Parce que pour une fois la critique peut être unanime dans son explication de texte. Ils sont jeunes, donnent dans la musique électronique, construisent leurs titres autour d’une basse filtrée et d’un beat au tempo leste. Musicalement on se dit que ces Français là, sans doute trop jeunes pour avoir vécu la French touch et les cake and milk du Batofar, mais bien assez pour avoir entendu Alex Gopher se fourvoyer et Bob Sinclar en dilapider l’héritage.

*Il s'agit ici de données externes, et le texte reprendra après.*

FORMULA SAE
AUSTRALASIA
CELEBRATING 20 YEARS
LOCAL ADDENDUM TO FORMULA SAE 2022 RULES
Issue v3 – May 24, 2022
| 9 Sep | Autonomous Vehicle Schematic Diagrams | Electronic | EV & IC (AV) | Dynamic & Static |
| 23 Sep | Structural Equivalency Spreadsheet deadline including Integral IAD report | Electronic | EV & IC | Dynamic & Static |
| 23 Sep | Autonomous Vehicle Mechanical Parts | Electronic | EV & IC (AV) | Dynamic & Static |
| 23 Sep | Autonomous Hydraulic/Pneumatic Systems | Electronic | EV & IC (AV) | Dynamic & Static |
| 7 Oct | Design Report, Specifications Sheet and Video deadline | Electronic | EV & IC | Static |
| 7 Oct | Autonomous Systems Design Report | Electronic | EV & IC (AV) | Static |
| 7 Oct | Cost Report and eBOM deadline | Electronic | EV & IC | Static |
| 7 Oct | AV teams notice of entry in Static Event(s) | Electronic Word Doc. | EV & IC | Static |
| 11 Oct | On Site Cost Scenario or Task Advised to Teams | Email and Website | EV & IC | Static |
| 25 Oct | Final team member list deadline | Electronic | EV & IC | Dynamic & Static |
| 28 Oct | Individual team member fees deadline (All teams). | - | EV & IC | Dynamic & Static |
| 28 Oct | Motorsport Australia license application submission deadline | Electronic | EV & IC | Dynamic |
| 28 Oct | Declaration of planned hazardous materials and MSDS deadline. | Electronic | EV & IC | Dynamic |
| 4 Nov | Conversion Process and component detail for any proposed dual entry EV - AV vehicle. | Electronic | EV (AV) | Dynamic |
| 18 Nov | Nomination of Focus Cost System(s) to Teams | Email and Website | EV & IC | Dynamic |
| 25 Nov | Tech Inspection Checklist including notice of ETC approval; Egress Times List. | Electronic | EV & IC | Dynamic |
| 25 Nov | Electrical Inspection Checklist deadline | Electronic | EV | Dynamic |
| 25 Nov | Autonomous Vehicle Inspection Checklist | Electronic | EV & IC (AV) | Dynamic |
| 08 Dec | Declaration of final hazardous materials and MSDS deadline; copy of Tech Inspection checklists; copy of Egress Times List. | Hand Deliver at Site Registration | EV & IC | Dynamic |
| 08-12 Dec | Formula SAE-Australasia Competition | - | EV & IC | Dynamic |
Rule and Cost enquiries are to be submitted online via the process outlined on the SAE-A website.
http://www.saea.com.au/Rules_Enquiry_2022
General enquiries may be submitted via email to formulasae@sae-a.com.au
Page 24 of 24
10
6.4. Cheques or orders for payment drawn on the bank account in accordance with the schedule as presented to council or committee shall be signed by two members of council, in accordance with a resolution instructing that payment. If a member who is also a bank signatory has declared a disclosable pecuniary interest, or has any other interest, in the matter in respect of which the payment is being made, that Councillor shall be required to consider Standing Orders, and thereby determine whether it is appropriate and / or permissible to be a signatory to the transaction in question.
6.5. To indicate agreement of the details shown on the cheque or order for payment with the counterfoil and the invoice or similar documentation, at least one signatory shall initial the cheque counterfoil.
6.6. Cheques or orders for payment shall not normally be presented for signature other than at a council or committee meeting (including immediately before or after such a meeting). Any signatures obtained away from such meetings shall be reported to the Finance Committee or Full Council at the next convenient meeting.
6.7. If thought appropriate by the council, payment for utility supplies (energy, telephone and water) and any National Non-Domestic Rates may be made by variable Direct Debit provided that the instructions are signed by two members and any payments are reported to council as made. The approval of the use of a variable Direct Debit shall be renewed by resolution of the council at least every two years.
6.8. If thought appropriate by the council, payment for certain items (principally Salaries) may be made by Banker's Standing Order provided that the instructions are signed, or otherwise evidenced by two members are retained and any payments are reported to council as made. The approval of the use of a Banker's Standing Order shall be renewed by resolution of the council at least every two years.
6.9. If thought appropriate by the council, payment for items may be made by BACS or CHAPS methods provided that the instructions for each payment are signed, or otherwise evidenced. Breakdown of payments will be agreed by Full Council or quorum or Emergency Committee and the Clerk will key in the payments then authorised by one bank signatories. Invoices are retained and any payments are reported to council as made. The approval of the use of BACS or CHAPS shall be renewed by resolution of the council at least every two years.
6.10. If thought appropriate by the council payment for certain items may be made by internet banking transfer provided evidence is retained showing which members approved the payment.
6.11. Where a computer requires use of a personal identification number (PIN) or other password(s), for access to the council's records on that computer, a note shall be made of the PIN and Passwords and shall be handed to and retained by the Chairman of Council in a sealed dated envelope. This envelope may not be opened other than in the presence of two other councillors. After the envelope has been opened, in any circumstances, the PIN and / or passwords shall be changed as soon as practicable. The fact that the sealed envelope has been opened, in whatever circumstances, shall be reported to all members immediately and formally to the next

Oui… Ca doit être ça. Sauf qu’en fait, pas du tout. Ces bonshommes là sont nés en Australie et le cake and milk doit surtout leur évoquer un petit déjeuner familial tout ce qu’il y a de plus ordinaire. Reste une évidente pâmoison pour la techno « à la française » du genre de celle qu’à popularisée les Versaillais de Air, mais aussi une évidente affection pour le David Bowie en partance pour les araignées de Mars. L’ensemble donne avec une certaine facilité, un album qu’on pourrait facilement sous-titrer Ziggy Stardust and the 1000 hz spiders of mars, mais dont le patronyme est Dystopia.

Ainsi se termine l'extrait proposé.